Assignment: In the records below, find each line holding the word "Maxima" and copy it.

Working data:

'''

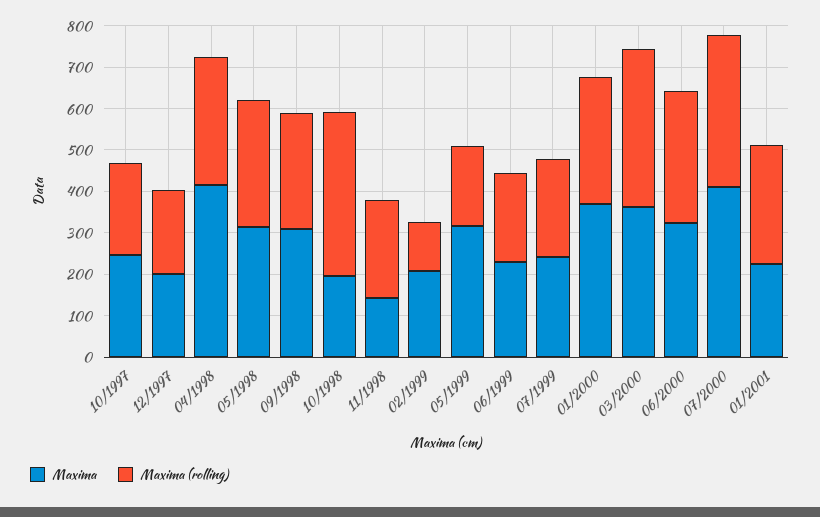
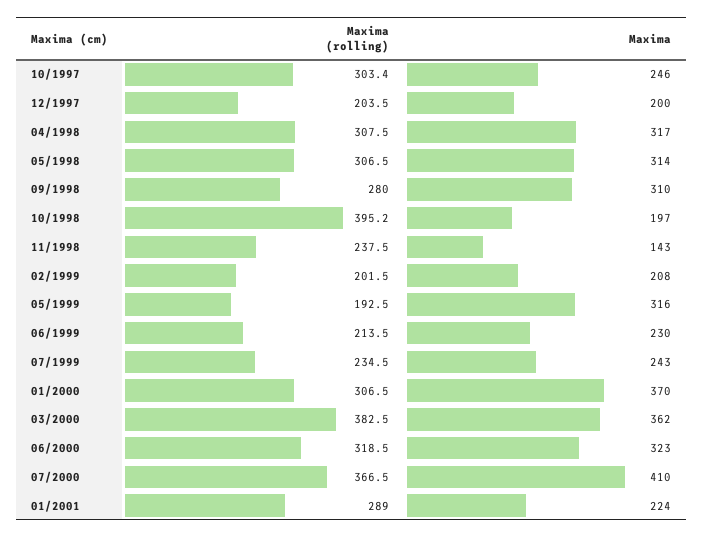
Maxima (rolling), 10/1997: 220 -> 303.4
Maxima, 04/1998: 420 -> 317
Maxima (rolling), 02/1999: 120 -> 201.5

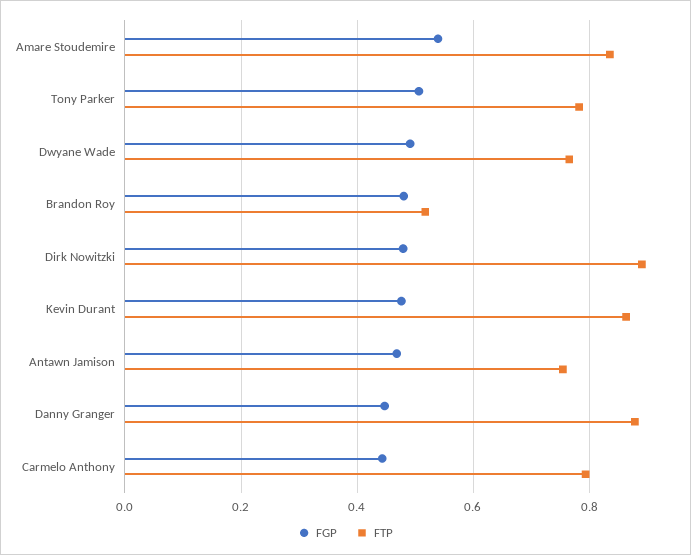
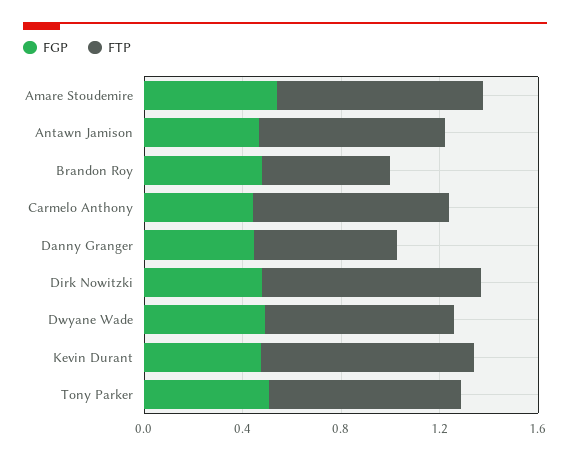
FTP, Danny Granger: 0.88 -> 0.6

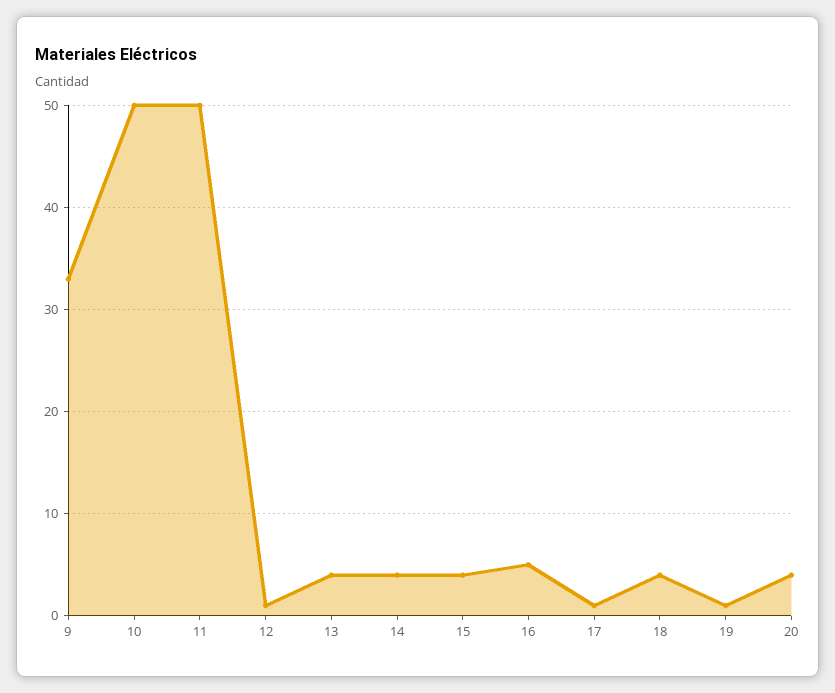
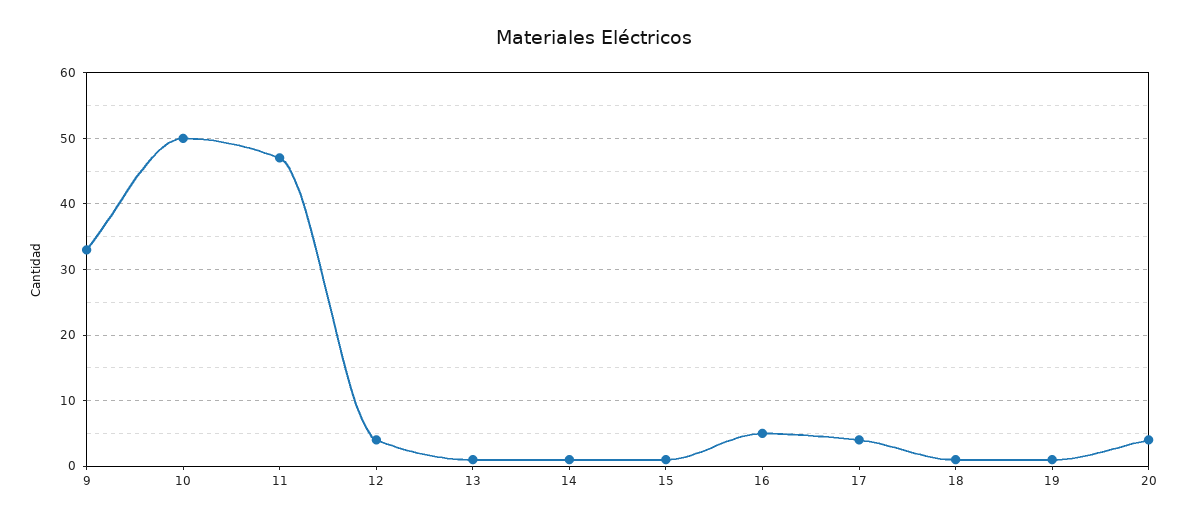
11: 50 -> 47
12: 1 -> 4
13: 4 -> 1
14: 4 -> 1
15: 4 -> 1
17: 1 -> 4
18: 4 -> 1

'''
'''

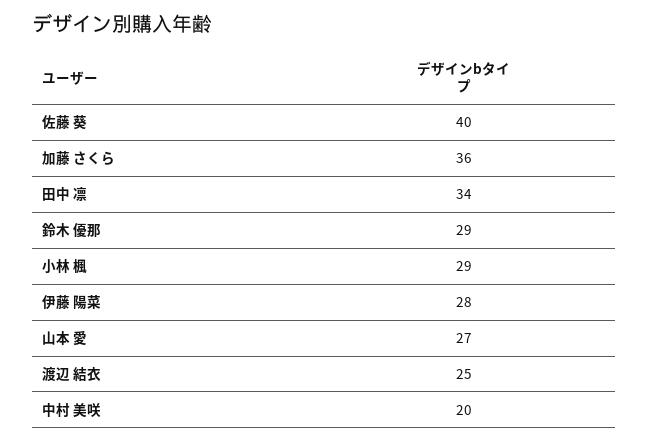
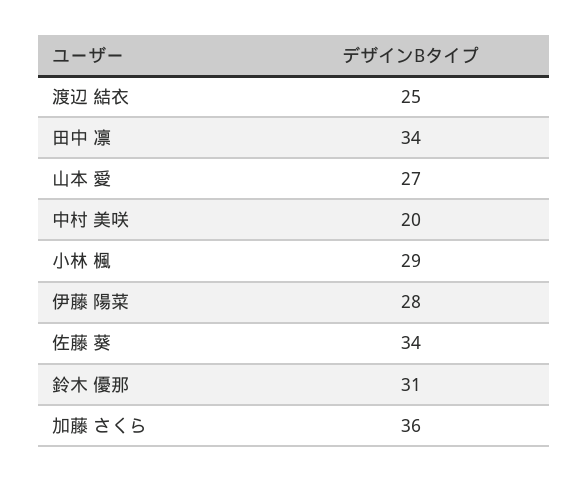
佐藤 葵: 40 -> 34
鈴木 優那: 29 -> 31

'''
'''

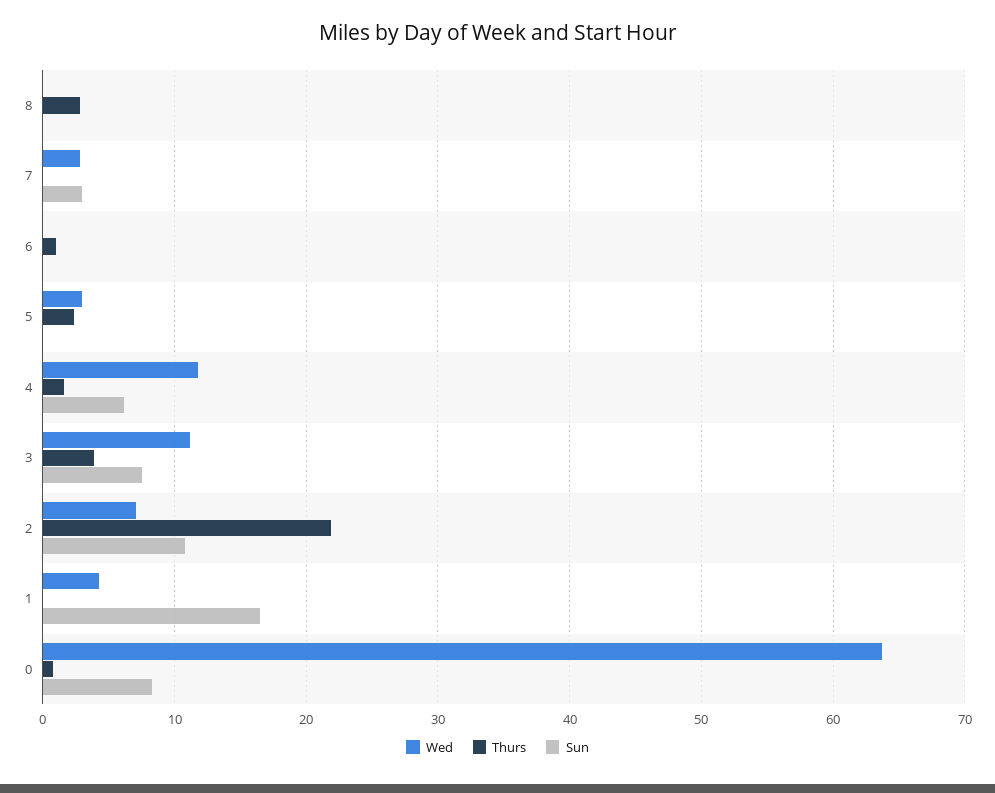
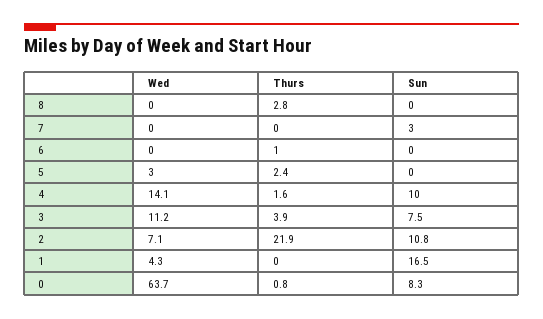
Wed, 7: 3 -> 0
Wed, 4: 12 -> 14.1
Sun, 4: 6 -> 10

'''

Written answer:
Maxima (rolling), 10/1997: 220 -> 303.4
Maxima, 04/1998: 420 -> 317
Maxima (rolling), 02/1999: 120 -> 201.5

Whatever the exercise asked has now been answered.